─── INFORMATION PROVIDED ───

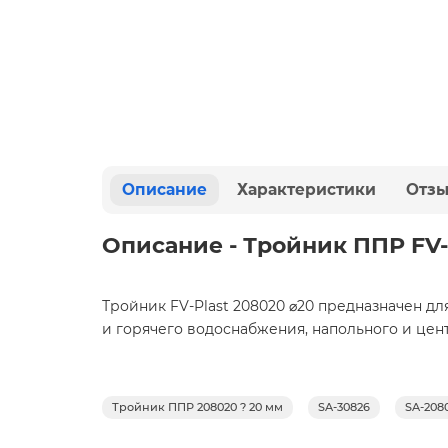
Описание
Характеристики
Отз
Описание - Тройник ППР FV-
Тройник FV-Plast 208020 ⌀20 предназначен
для
и горячего водоснабжения, напольного и цен
Тройник ППР 208020 ? 20 мм
SA-30826
SA-208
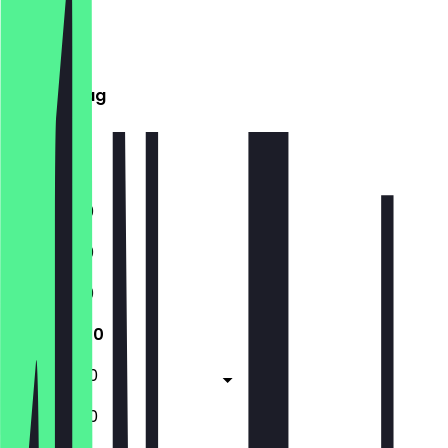
Montag
Dienstag
Mittwoch
Donnerstag
Freitag
Samstag
Sonntag
11:30 - 21:00
11:30 - 21:00
11:30 - 21:00
11:30 - 21:00
11:30 - 22:00
11:30 - 22:00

───

WHAT IS BEING ASKED:
Recast the text lines from all the records above as a JSON list of strings, one string per line with blank lines left out. Leave the pictures out of the answer.

THE COMPLETED TASK:
[
  "Описание",
  "Характеристики",
  "Отз",
  "Описание - Тройник ППР FV-",
  "Тройник FV-Plast 208020 ⌀20 предназначен",
  "для",
  "и горячего водоснабжения, напольного и цен",
  "Тройник ППР 208020 ? 20 мм",
  "SA-30826",
  "SA-208",
  "Montag",
  "Dienstag",
  "Mittwoch",
  "Donnerstag",
  "Freitag",
  "Samstag",
  "Sonntag",
  "11:30 - 21:00",
  "11:30 - 21:00",
  "11:30 - 21:00",
  "11:30 - 21:00",
  "11:30 - 22:00",
  "11:30 - 22:00"
]